Nonostante l’ottimo livello tecnico dei protagonisti, in questa recita tutti appartenenti al Corpo di Ballo del Teatro (il primo cast presentava due ballerini ospiti, noti per la partecipazione al programma televisivo Amici di Maria De Filippi, si legge sempre dal programma di sala), ossia Francesca Davoli (Cinderella), Alessandro Cascioli (Principe), Giorgia Leonardi e Alessia Pollini (Sorellastre) e Andrea Mocciardini (come matrigna en-travesti), l’impatto emotivo della serata rimane azzoppato da una drammaturgia non risolta, così come irrisolto rimane lo spettacolo nella sua cifra complessiva tra le scene (metafisiche) di Fabrizio Monteverde e i costumi poco accattivanti di Santi Rinciari.

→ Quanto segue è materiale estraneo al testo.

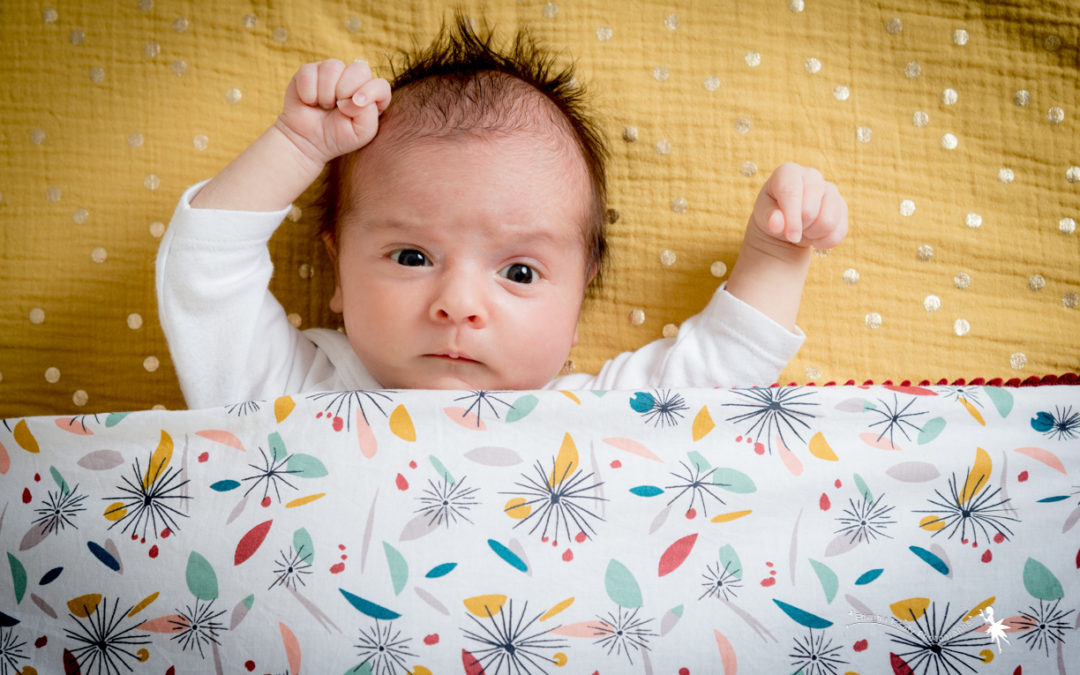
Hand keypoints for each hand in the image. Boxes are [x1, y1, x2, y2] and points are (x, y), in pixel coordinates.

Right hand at [274, 59, 391, 166]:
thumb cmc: (338, 137)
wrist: (308, 142)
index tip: (356, 105)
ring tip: (324, 105)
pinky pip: (309, 73)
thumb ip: (369, 115)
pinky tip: (309, 102)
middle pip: (360, 68)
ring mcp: (331, 73)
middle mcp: (353, 79)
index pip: (381, 85)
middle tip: (338, 107)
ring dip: (326, 93)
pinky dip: (308, 93)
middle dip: (347, 89)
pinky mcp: (309, 71)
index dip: (370, 92)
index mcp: (371, 95)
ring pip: (333, 66)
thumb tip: (355, 97)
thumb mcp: (361, 133)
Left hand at [750, 162, 847, 249]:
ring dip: (813, 234)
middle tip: (792, 228)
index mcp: (788, 172)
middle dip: (800, 227)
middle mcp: (812, 176)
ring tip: (803, 229)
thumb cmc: (773, 213)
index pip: (791, 192)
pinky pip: (839, 231)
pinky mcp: (841, 205)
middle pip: (810, 210)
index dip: (791, 218)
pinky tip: (814, 234)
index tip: (791, 236)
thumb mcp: (764, 215)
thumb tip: (776, 224)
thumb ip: (770, 218)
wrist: (787, 222)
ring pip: (828, 222)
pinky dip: (824, 240)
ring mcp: (830, 189)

Né risolleva le cose il tipo di suono che sale su dalla buca: nonostante Ignazio Maria Schifani sia tra gli specialisti più interessanti in circolazione nell’ambito della musica antica, oltre ad essere docente in quell’oasi felice per la musica barocca che è il Conservatorio di Palermo e nonostante egli si spenda non poco a suggerire per tutta la serata il giusto fraseggio, traspare specie tra gli archi una sostanziale estraneità alla precisione e all’articolazione plastica del suono che questo repertorio esigerebbe; sicché, sorvolando sul solo dell’allegro del Concerto op.6 n. 6 che certo non si è coperto di gloria, le cose migliori della serata dal punto di vista musicale si sentono nel Concerto op.6 n.5 (sia l’Adagio che il Presto dislocati in punti diversi del secondo atto) e nelle arie tratte da opere. Carmen Gheggi è molto espressiva in una delle tante tappe della mimesi di “Lascia ch’io pianga” che, già presente nel Trionfo del Tempo e del Disinganno, qui ascoltiamo in una delle ultime riscritture come “Pena tiranna” dall’Amadigi di Gaula; lo è un po’ meno in “Cara sposa”, rimanendo pur sempre plausibile. Così come plausibile è Claudia Munda, impegnata in un’aria dal Riccardo primo oltre che nei trilli di “Placa l’alma” dall’Alessandro in duetto con il luminosissimo timbro di Valentina Vitti, a cui si deve il momento più poetico della serata con “Se pietà di me non senti” dal Giulio Cesare a chiusura del primo atto.
Il pubblico non è parso molto convinto agli applausi finali, ed ancora ignaro del fatto che Fabrizio Monteverde ritornerà con la sua versione di Bolero con “colonna sonora” di Ravel il 4 agosto prossimo al Teatro di Verdura.